### About this task
Pictures appear among the records. Write out all else exactly as it stands.

Dataset entries:
________________

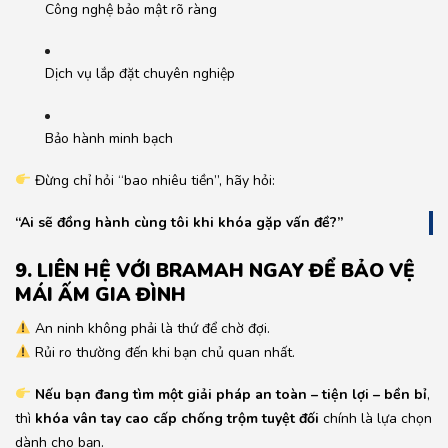
Công nghệ bảo mật rõ ràng
Dịch vụ lắp đặt chuyên nghiệp
Bảo hành minh bạch
Đừng chỉ hỏi “bao nhiêu tiền”, hãy hỏi:
“Ai sẽ đồng hành cùng tôi khi khóa gặp vấn đề?”
9. LIÊN HỆ VỚI BRAMAH NGAY ĐỂ BẢO VỆ
MÁI ẤM GIA ĐÌNH
An ninh không phải là thứ để chờ đợi.
Rủi ro thường đến khi bạn chủ quan nhất.
Nếu bạn đang tìm một giải pháp an toàn – tiện lợi – bền bỉ
,
thì
khóa vân tay cao cấp chống trộm tuyệt đối
chính là lựa chọn
dành cho bạn.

________________

### Expected output
Công nghệ bảo mật rõ ràng
Dịch vụ lắp đặt chuyên nghiệp
Bảo hành minh bạch
Đừng chỉ hỏi “bao nhiêu tiền”, hãy hỏi:
“Ai sẽ đồng hành cùng tôi khi khóa gặp vấn đề?”
9. LIÊN HỆ VỚI BRAMAH NGAY ĐỂ BẢO VỆ
MÁI ẤM GIA ĐÌNH
An ninh không phải là thứ để chờ đợi.
Rủi ro thường đến khi bạn chủ quan nhất.
Nếu bạn đang tìm một giải pháp an toàn – tiện lợi – bền bỉ
,
thì
khóa vân tay cao cấp chống trộm tuyệt đối
chính là lựa chọn
dành cho bạn.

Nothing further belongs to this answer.